[WHAT THE EXERCISE ASKS]: Extract each line of the records below that contains the word "photo".

[PROVIDED INFORMATION]:
□ □ □ □

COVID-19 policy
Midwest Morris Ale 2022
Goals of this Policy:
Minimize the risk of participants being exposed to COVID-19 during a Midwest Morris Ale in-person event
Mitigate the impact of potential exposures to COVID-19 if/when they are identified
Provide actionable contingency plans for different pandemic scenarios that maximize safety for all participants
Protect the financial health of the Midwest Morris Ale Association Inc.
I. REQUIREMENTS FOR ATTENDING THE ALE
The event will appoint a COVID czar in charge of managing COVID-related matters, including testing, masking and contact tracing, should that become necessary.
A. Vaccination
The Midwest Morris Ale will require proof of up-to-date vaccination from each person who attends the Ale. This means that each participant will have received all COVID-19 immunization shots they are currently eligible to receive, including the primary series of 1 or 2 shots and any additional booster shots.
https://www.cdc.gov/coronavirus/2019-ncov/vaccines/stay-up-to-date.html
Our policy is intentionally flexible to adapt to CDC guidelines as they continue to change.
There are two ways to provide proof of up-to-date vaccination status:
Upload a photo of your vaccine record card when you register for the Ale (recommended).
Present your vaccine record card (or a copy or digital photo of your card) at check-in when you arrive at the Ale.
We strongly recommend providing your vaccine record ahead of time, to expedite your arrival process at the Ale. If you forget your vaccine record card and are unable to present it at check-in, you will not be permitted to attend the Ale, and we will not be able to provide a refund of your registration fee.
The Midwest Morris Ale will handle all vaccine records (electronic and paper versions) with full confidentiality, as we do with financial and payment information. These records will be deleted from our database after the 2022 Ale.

□ □ □ □

[RESPONSE TO THIS TASK]:
Upload a photo of your vaccine record card when you register for the Ale (recommended).
Present your vaccine record card (or a copy or digital photo of your card) at check-in when you arrive at the Ale.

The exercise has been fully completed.